▶ PROMPT: From the Williamsburg narrative below, set down everything from "Farmington, April 20, 1868." down to "May 5th, 1862." word for word.

▶ DOCUMENT PASSAGE:
####################

Narrative of Colonel Bratton, Sixth South Carolina regiment.

[The following paper was originally prepared for General E. P. Alexander,. who kindly turned it over to us along with other-valuable Mss.]

Farmington, April 20, 1868.
Dear Sir — At your request, I submit the following account of the operations of my regiment at Williamsburg, May 5th, 1862.

The disposition of the brigade on the morning of that day was as follows: Jenkins' regiment (Palmetto sharpshooters) occupied Fort Magruder, and the Fourth and Fifth regiments the smaller works on either flank of the fort. My own regiment was posted on the edge of the pine grove in rear and to the left of the fort. A detachment of it (two companies) were sent to occupy the last redoubt but one on the line of redoubts to the left of Fort Magruder.

Feeling some responsibility resting on myself as to this flank, I reported the extreme left redoubt as unoccupied and suggested that I post at least a picket there, but was told that it was in charge of somebody else (cavalry perhaps). I gave myself no more concern about it until it was occupied by Hancock's troops, which occupation was announced to me by a cannon ball from the enemy's gun, which passed through my line and buried itself in the embankment of Fort Magruder. My regiment had been withdrawn by General Anderson from its first position and was lying behind “ the fort. I reported this dispatch from the enemy (cannon ball), and was ordered by Colonel Jenkins to my “original position to repel the attack of the enemy.” ” On arriving at my original position, I saw the line of the enemy (four flags and a battery of six guns) advancing on a redoubt immediately in rear of the one occupied by my two companies. The fort on the extreme left, also, was full of troops huzzaing and waving United States colors.

####################

▶ EXTRACTED MATERIAL:
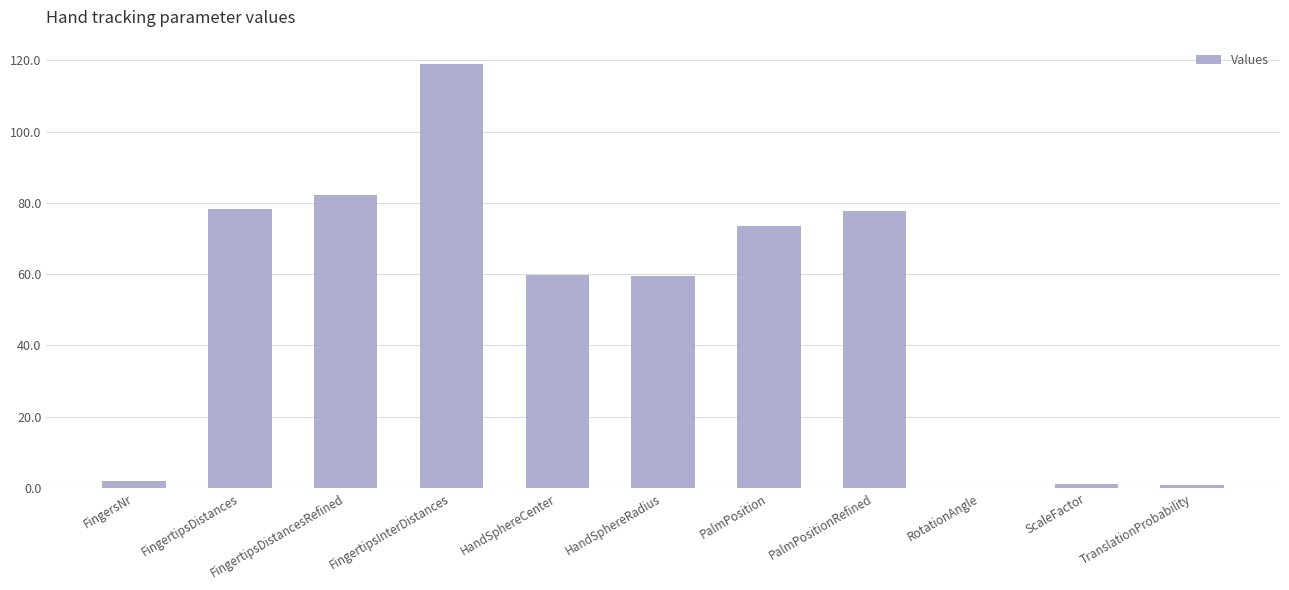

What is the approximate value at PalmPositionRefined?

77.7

####################

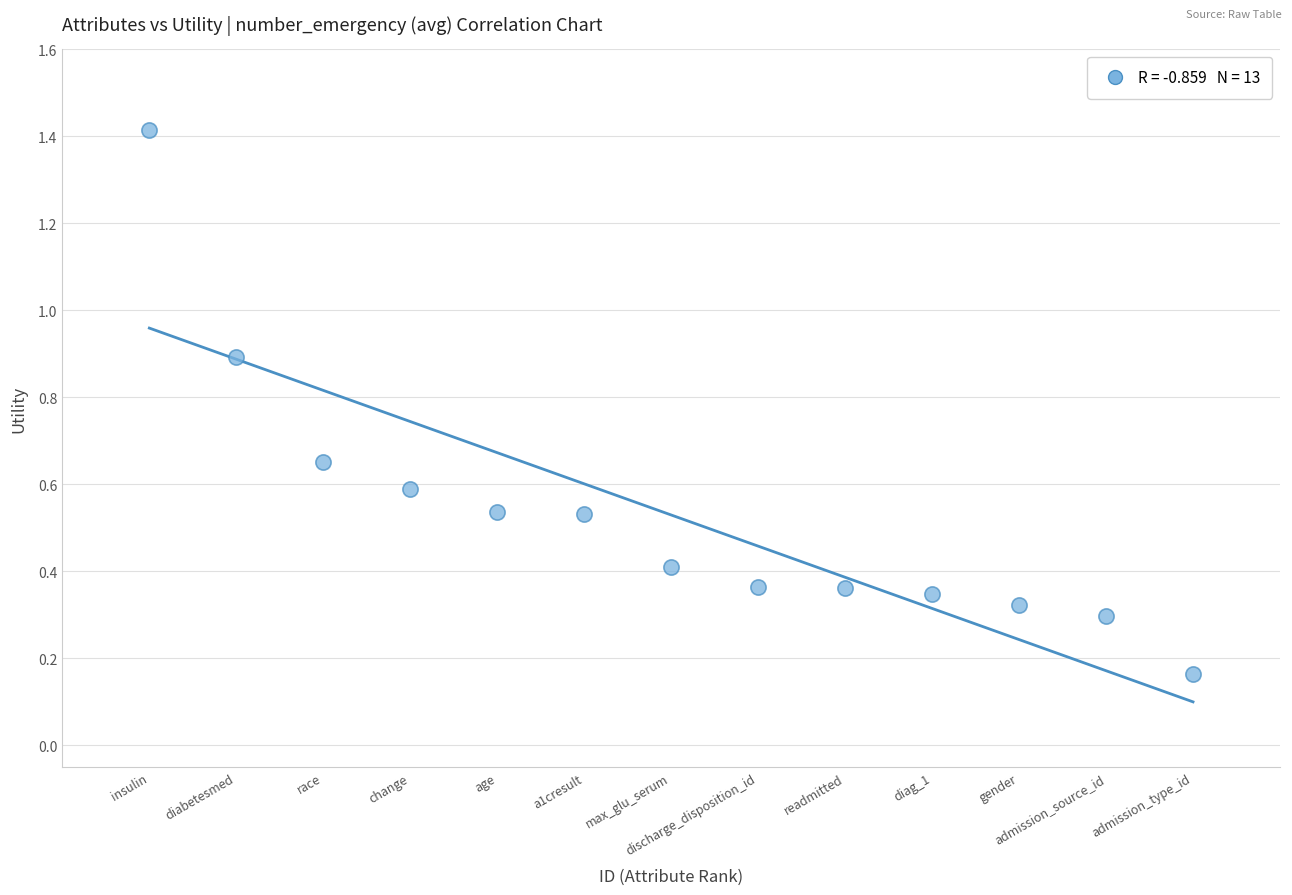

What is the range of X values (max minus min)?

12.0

####################

▶ FINAL ANSWER:
Farmington, April 20, 1868.
Dear Sir — At your request, I submit the following account of the operations of my regiment at Williamsburg, May 5th, 1862.